Task requirements: The copy has to match the data exactly and leave out every picture.

Collected material:
%%

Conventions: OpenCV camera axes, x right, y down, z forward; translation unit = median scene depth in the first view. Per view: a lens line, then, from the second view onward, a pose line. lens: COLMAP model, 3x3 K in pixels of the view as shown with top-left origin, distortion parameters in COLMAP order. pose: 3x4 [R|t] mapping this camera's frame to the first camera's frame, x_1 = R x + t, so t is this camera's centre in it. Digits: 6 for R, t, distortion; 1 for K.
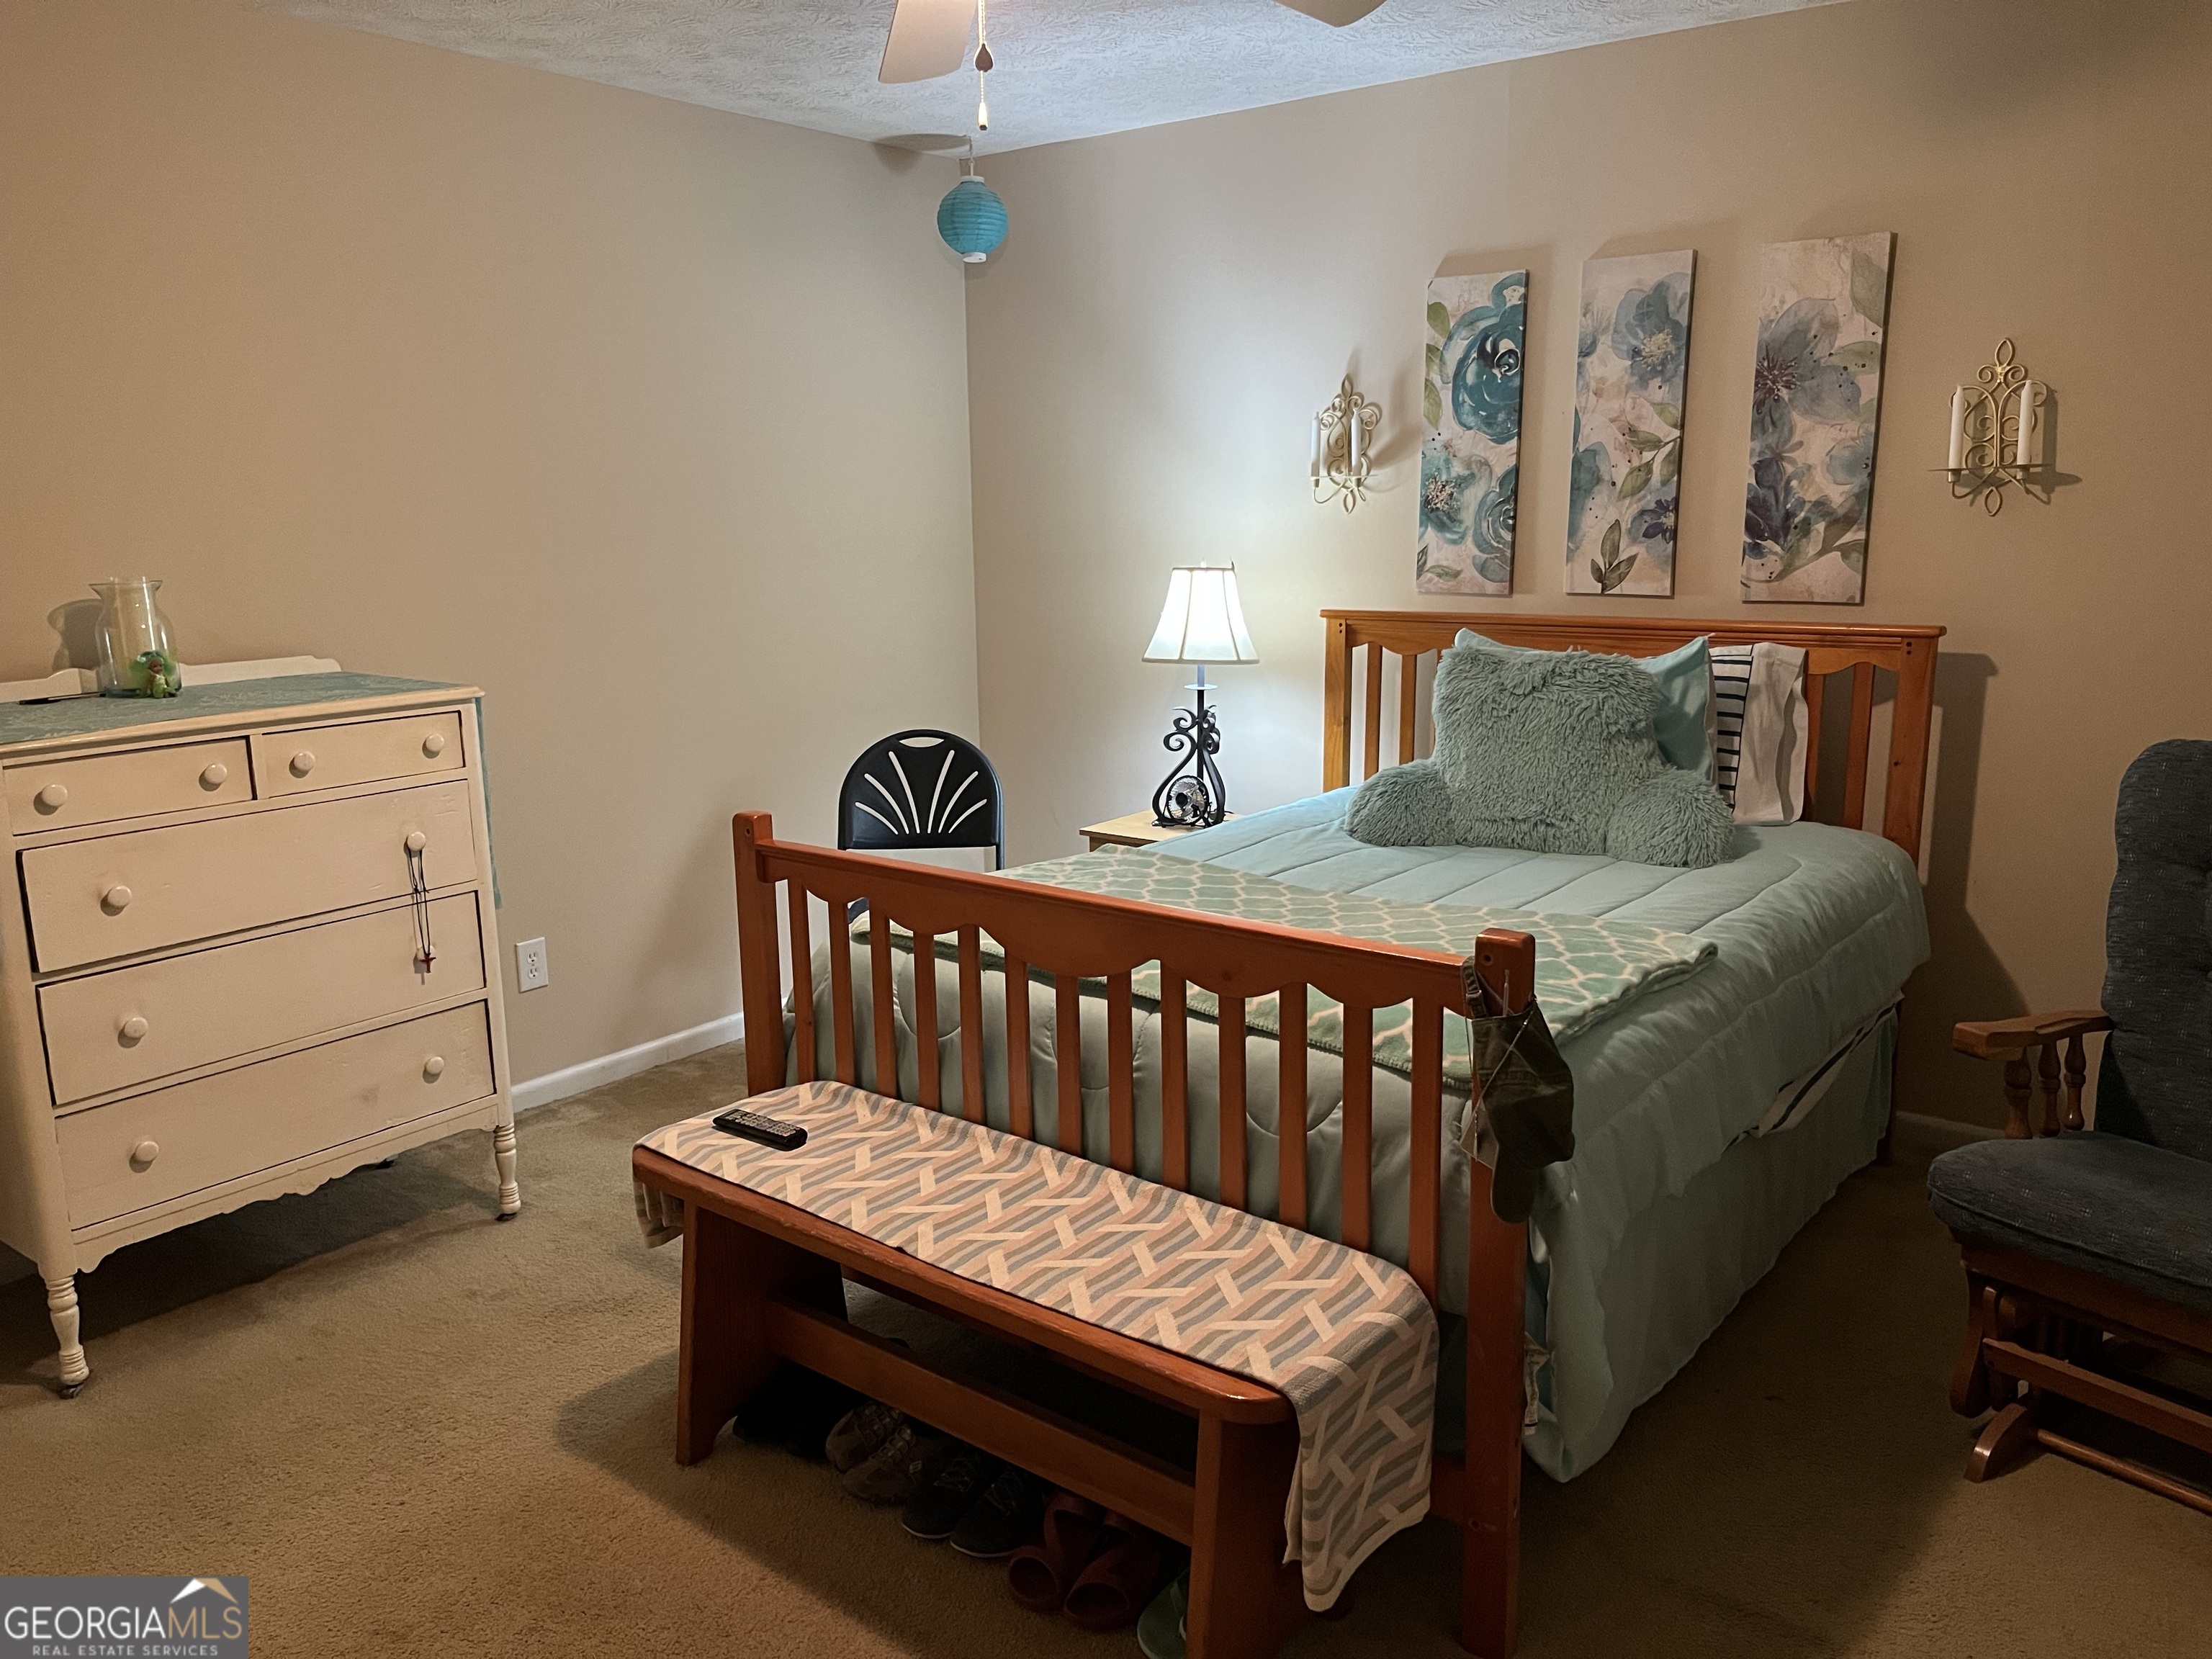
lens RADIAL K [[1662.6, 0, 1109.4], [0, 1662.6, 832.1], [0, 0, 1]] dist [0.002768, 0.017214]
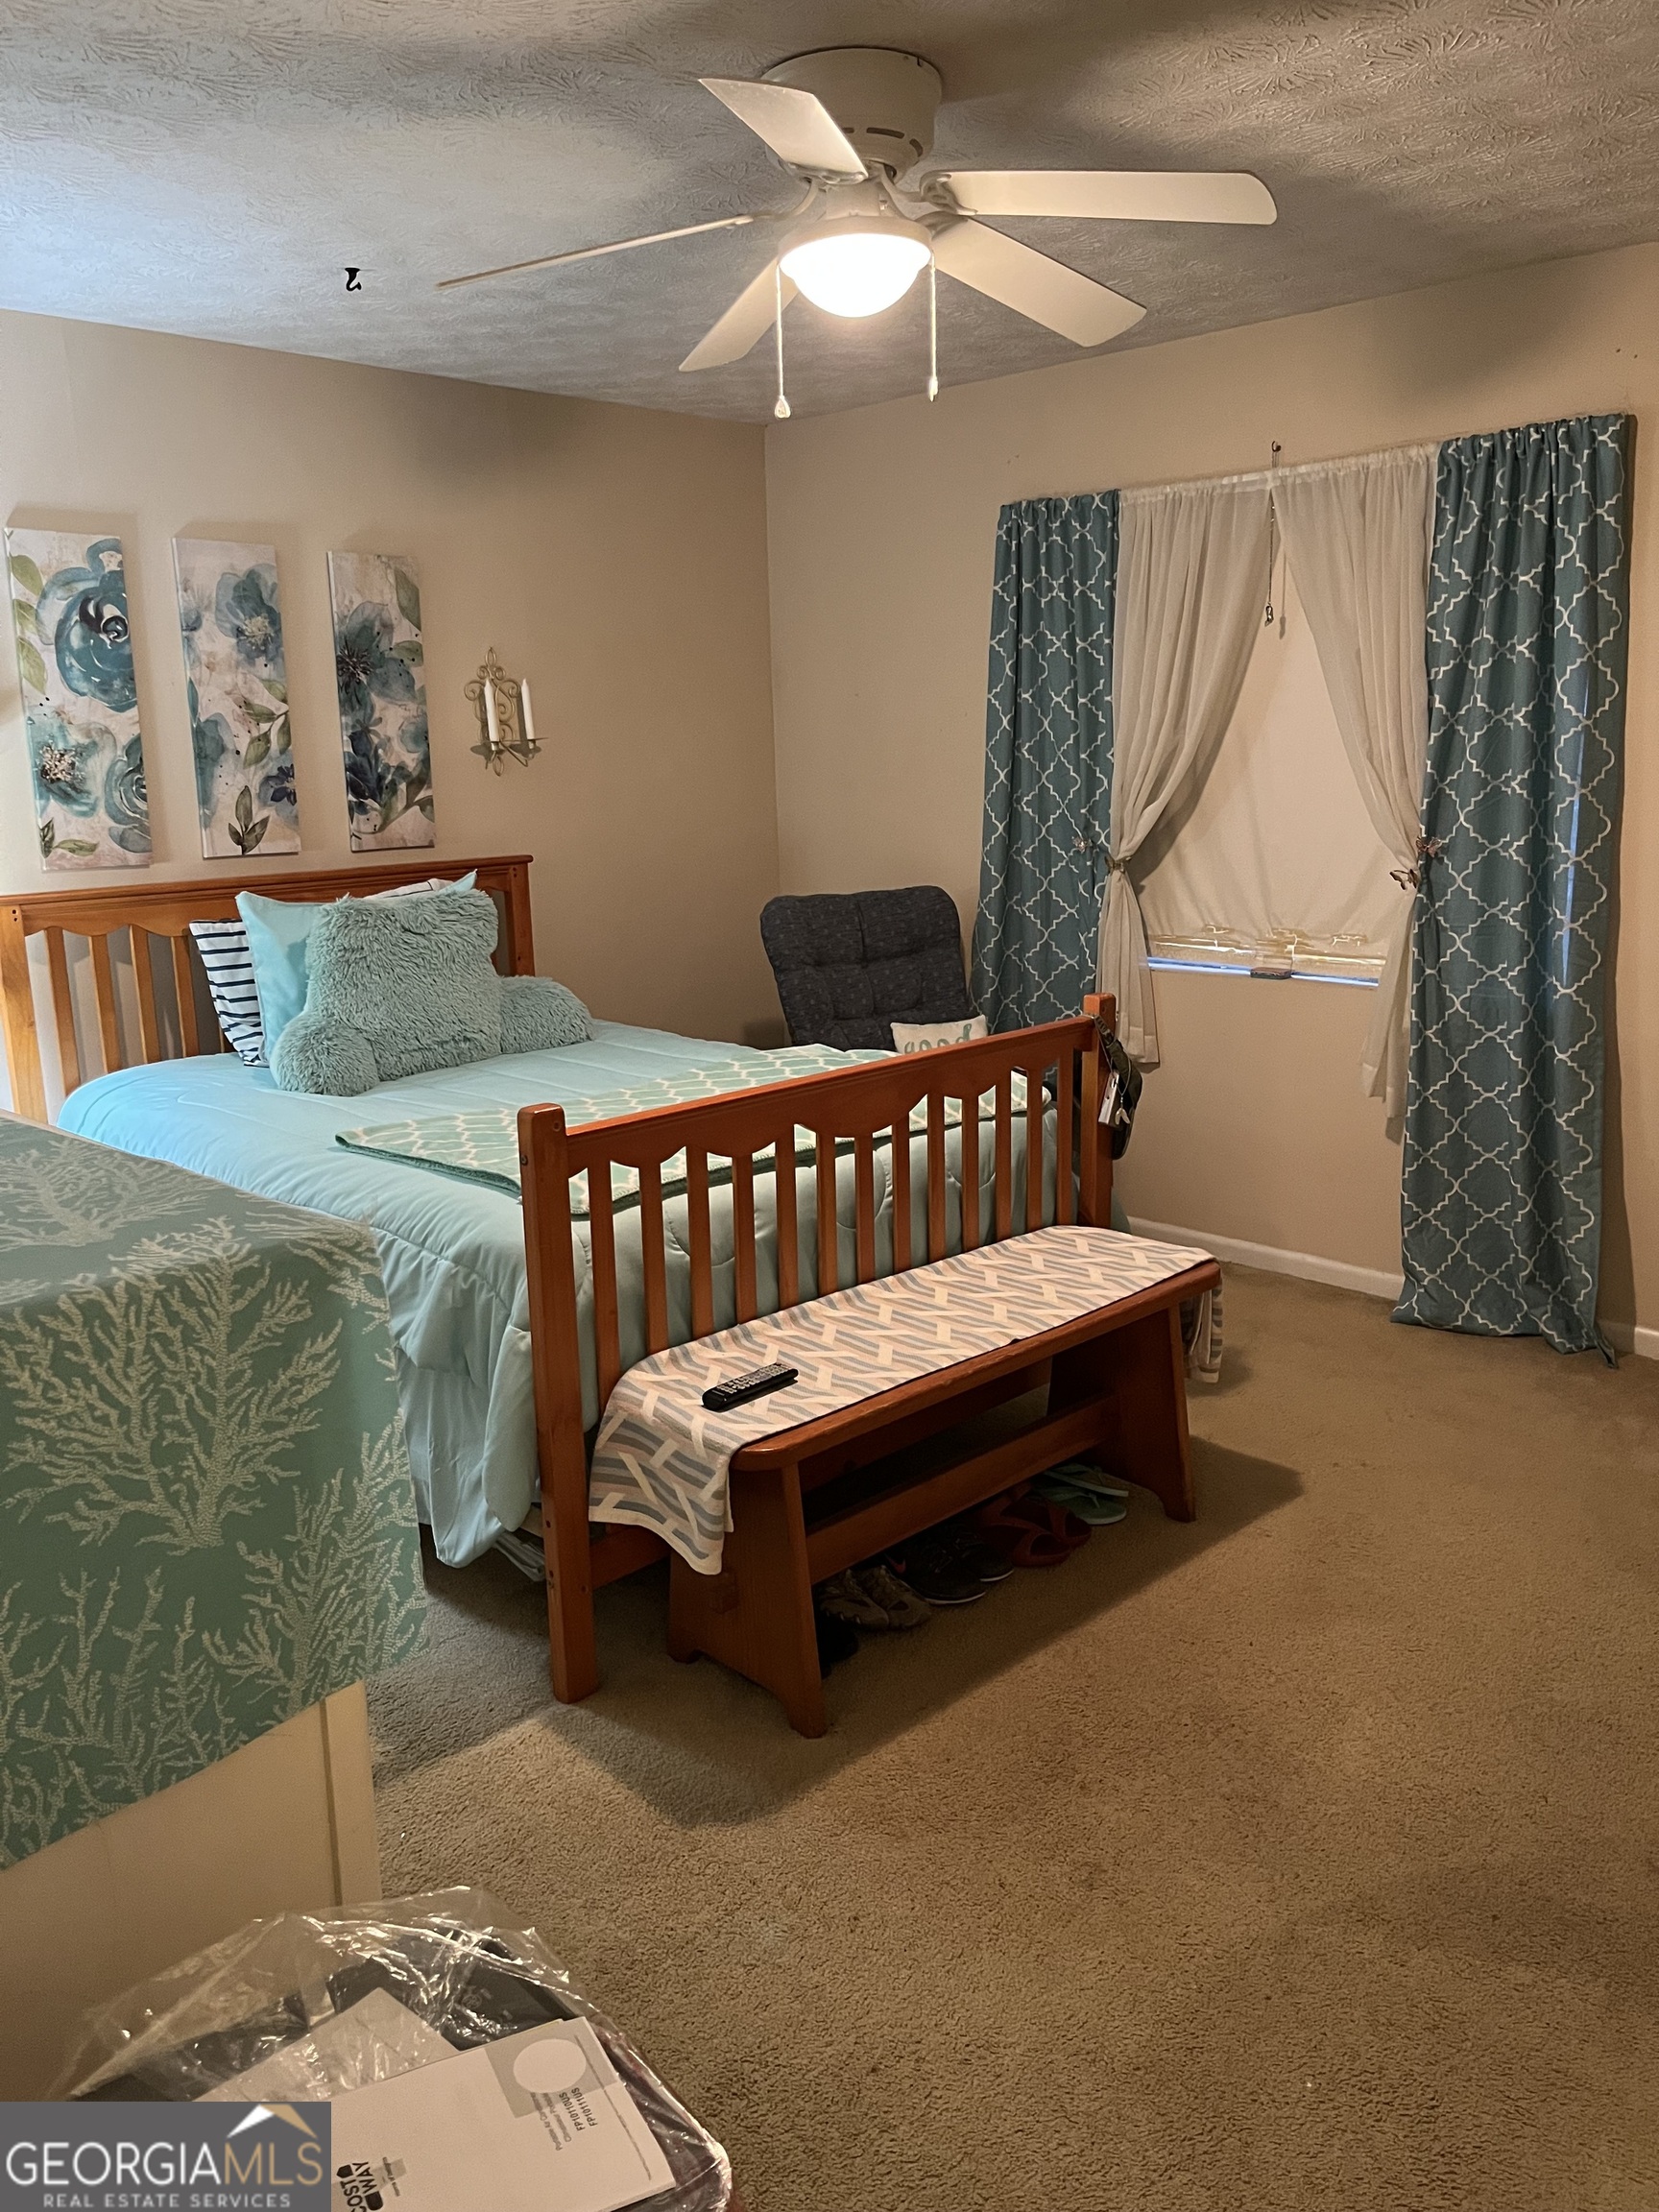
lens RADIAL K [[1662.6, 0, 834.6], [0, 1662.6, 1107.8], [0, 0, 1]] dist [0.002768, 0.017214]
pose [[0.123263, -0.204716, 0.971029, -0.748481], [0.211418, 0.961445, 0.175858, -0.096896], [-0.969592, 0.183617, 0.161791, 0.498086]]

%%

Your response:
Conventions: OpenCV camera axes, x right, y down, z forward; translation unit = median scene depth in the first view. Per view: a lens line, then, from the second view onward, a pose line. lens: COLMAP model, 3x3 K in pixels of the view as shown with top-left origin, distortion parameters in COLMAP order. pose: 3x4 [R|t] mapping this camera's frame to the first camera's frame, x_1 = R x + t, so t is this camera's centre in it. Digits: 6 for R, t, distortion; 1 for K.
lens RADIAL K [[1662.6, 0, 1109.4], [0, 1662.6, 832.1], [0, 0, 1]] dist [0.002768, 0.017214]
lens RADIAL K [[1662.6, 0, 834.6], [0, 1662.6, 1107.8], [0, 0, 1]] dist [0.002768, 0.017214]
pose [[0.123263, -0.204716, 0.971029, -0.748481], [0.211418, 0.961445, 0.175858, -0.096896], [-0.969592, 0.183617, 0.161791, 0.498086]]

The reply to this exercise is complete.